Quase decorridos vinte e cinco anos sobre este desiderato, Agostinho Neto, se
fosse vivo, diria certamente a mesma coisa, porque, entretanto, os condicionalismos
de 1977 se apresentam hoje agravados. Mas já com uma diferença: é que são hoje
mais os falantes de Português do que eram no seu tempo e nunca o Português foi
tão útil para a comunicação entre os povos deslocados pela guerra e que multiplicaram
a população das cidades protegidas, com as suas escolas, onde a língua neutra
que esbate as "barreiras regionais" é o Português, embora cada vez mais transformado
pelos avatares de um quotidiano que mal preserva o ôntico e reduz a operacionalidade
da língua às necessidades essenciais da sobrevivência.
Preleccionava Amílcar Cabral aos seus guerrilheiros, nas matas da Guiné: "Temos
que ter um sentido real da nossa cultura. O português é uma das melhores coisas
que os tugas nos deixaram, porque a língua não é prova de nada mais, senão um
instrumento para os homens se relacionarem uns com os outros, é um instrumento,
um meio para falar, para exprimir as realidades da vida e do mundo."
No Brasil, em 1925, quando as correntes vanguardistas consubstanciavam um Movimento
Modernista proclamado três anos antes, que partira de um radicalismo linguístico-cultural,
um dos seus fundadores, o poeta Mário de Andrade, escrevia a outra poeta vanguardista,
Carlos Drumond de Andrade: "... Estou num país novo e na escureza completa duma
noite. Não estou pitorescando o meu estilo nem muito menos coleccionando exemplos
de estupidez. O povo não é estúpido quando diz 'vou na escola, me deixe, carneirada,
mapear, besta ruana, farra, vagão, futebol'. É antes inteligentíssimo nessa
aparente ignorância porque sofrendo as influências da terra, do clima, das ligações
e contactos com outras raças, das necessidades do momento e de adaptação, e
da pronúncia, do carácter, da psicologia racial, modifica aos poucos uma língua
que já não lhe serve de expressão porque não expressa ou sofre essas influências
e as transformará numa outra língua, que se adapta a essas influências."

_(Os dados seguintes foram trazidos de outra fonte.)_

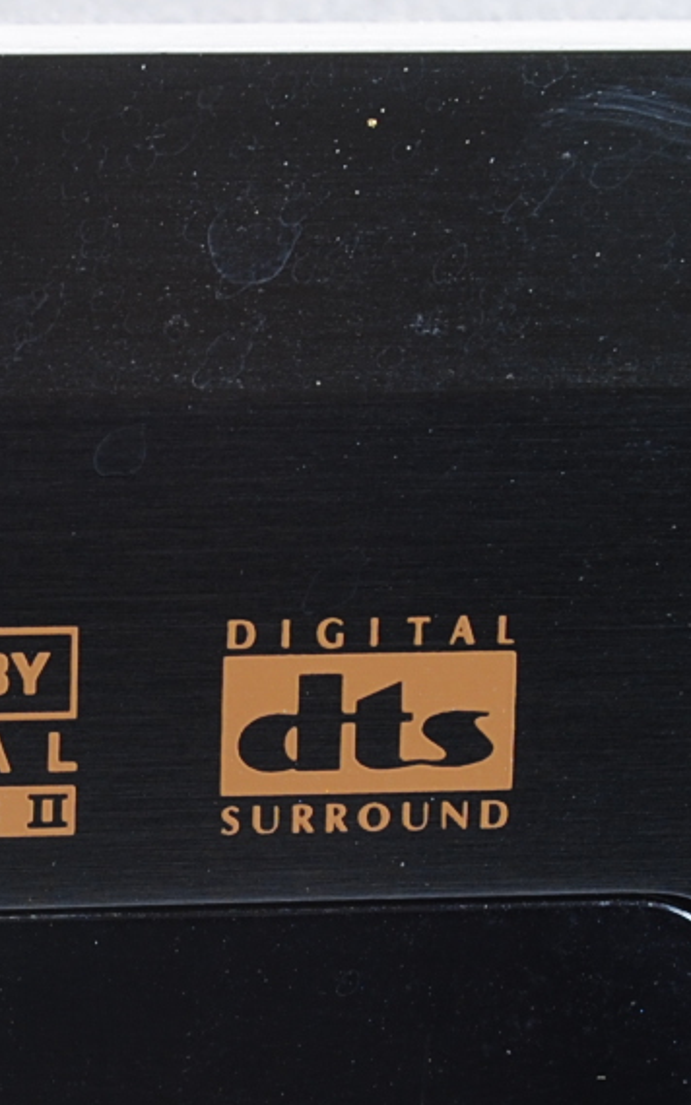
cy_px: 693
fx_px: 5329
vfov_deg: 11.8
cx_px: -241
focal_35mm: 177
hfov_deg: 7.3
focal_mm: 34
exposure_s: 1/125
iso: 100
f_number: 7.1
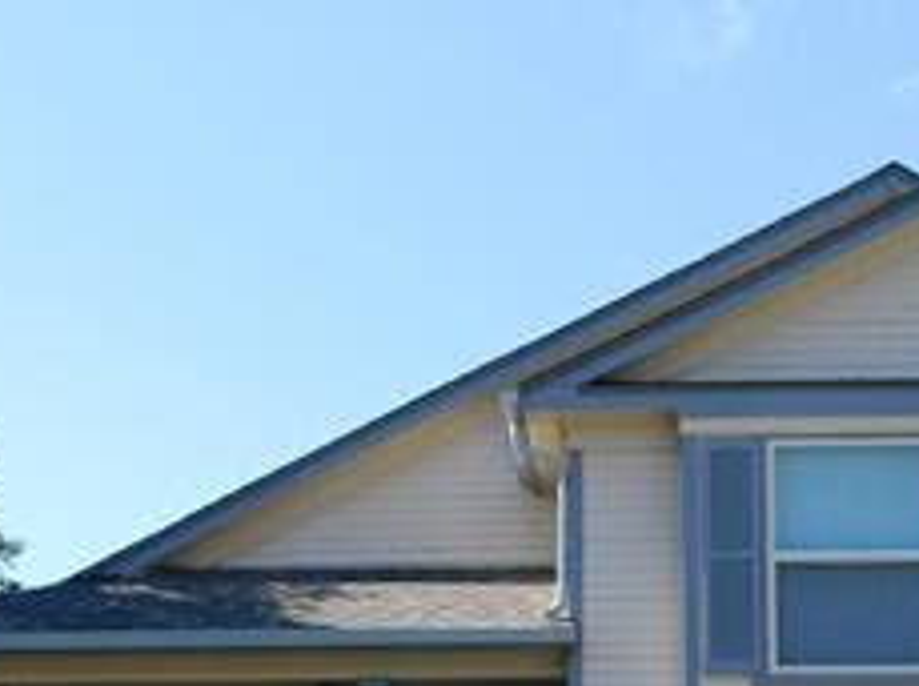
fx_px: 2227
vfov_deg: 16.5
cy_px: 893
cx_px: 582
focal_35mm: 84
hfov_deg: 23.3
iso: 125
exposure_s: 1/640
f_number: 3.2
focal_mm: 5.3
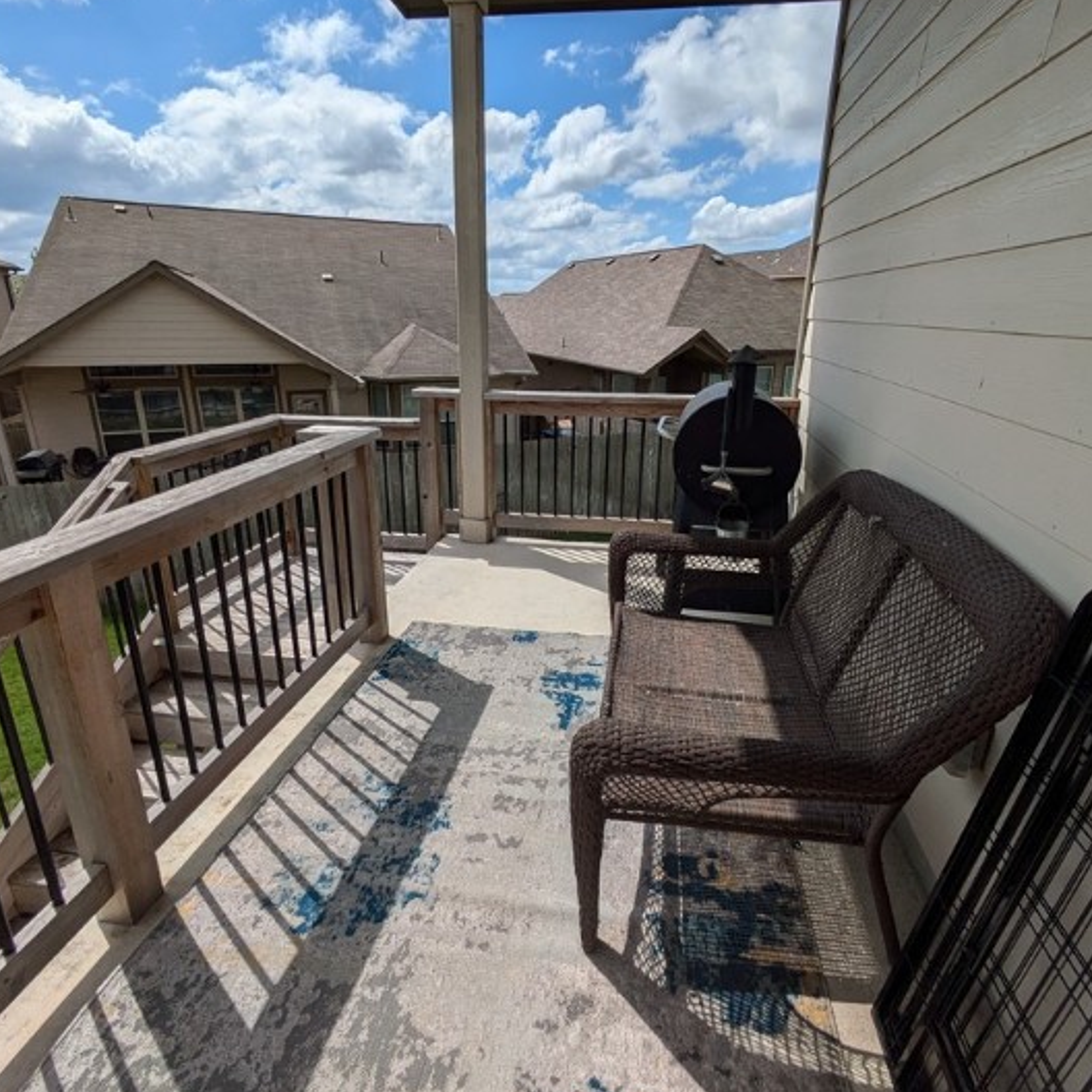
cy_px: 515
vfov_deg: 80.6
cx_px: 572
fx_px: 642
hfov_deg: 80.7
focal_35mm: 18
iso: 49
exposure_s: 1/3436
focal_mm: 1.83
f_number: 2.2
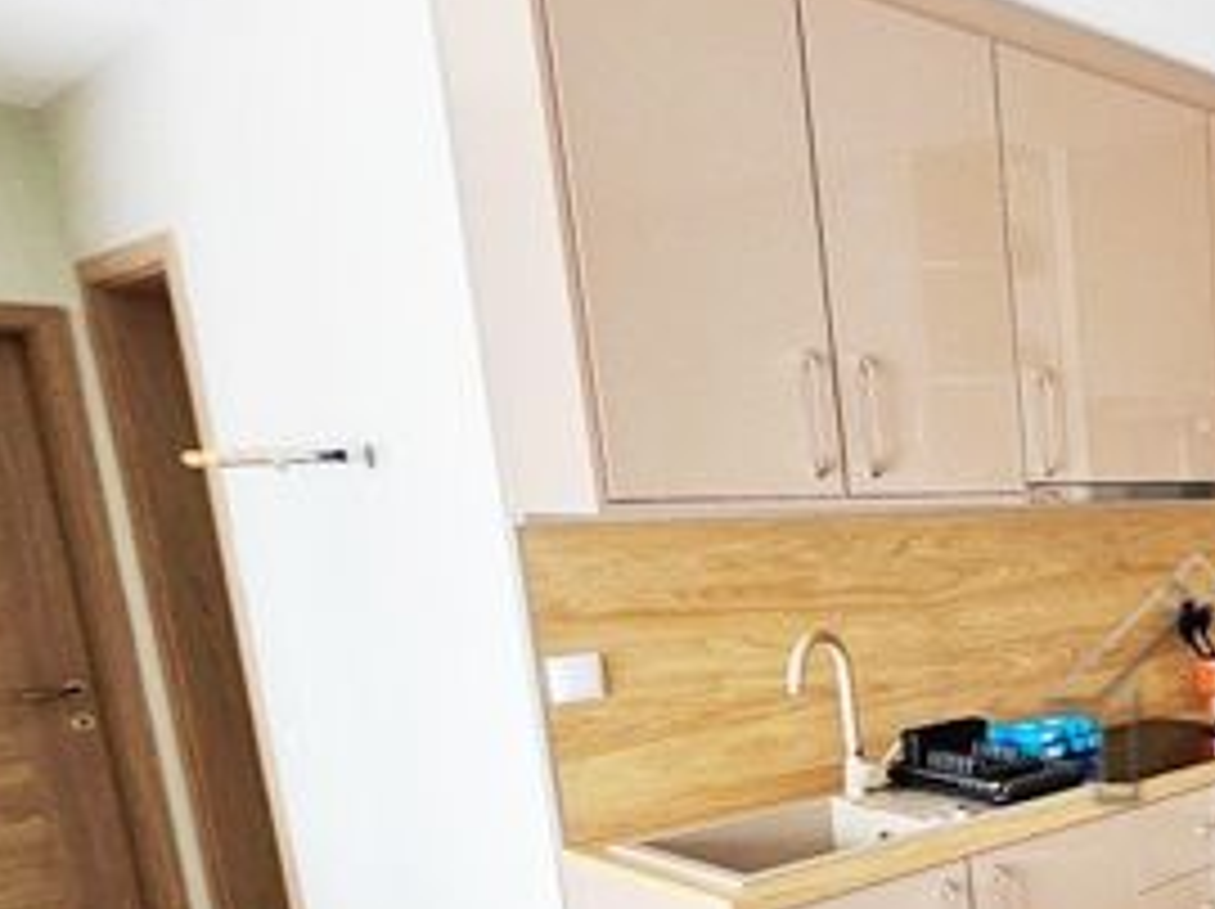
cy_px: 720
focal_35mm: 34
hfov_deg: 38.1
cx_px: 1501
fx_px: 1192
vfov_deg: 40.1
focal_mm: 1.7
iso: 100
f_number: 2.2
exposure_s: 1/50
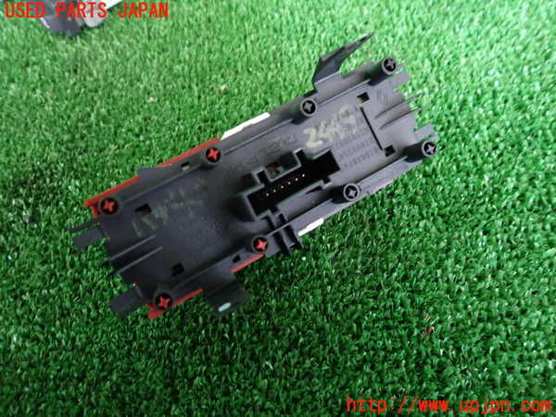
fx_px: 402
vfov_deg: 54.9
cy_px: 208
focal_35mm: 25
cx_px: 278
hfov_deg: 69.4
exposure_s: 1/30
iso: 640
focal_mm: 4.5
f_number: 2
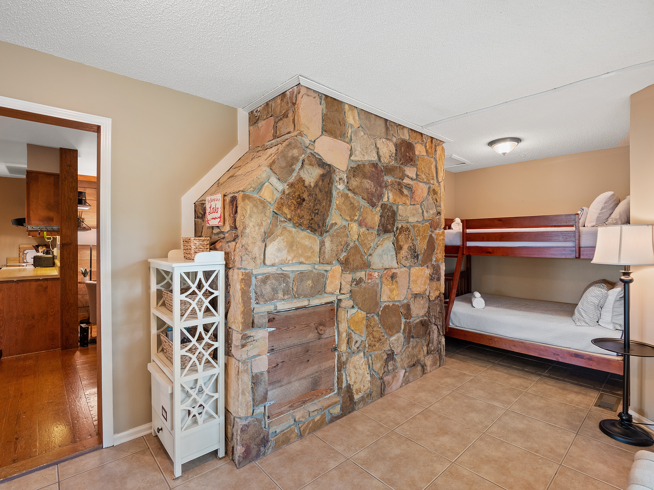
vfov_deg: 78.1
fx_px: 302
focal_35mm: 16
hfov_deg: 94.5
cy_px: 245
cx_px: 327
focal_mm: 8
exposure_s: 1/5
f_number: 4
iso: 400
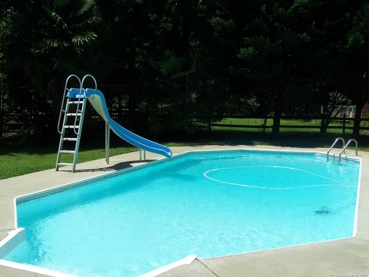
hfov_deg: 47.9
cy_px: 137
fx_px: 416
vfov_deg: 36.8
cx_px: 183
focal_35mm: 39
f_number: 5.6
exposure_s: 1/500
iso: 80
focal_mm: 6.3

Pois seja assim, enquanto os povos quiserem. Nenhum povo é dono da língua que
outros adoptaram e cada povo tem o direito de fazer da língua adoptada o que
bem entender, tornando-a "sua", sem complexos tributários nem reserva de direitos
de origem.
O que Portugal e o Brasil, como dois países social e linguisticamente "formatados",
que possuem, em função do passado histórico, muitas coisas em comum com
os outros membros da comunidade lusófona, é demonstrar que lhes podem ser úteis
e que de uma congregação de solidariedades (culturais, científicas, económicas
ou políticas) todos terão a ganhar.
"Pro bono pacis, pro bono publico" - tudo em nome do futuro, sem ressaibos
"parricidas", orgulhos chauvinistas ou humildades pacóvias.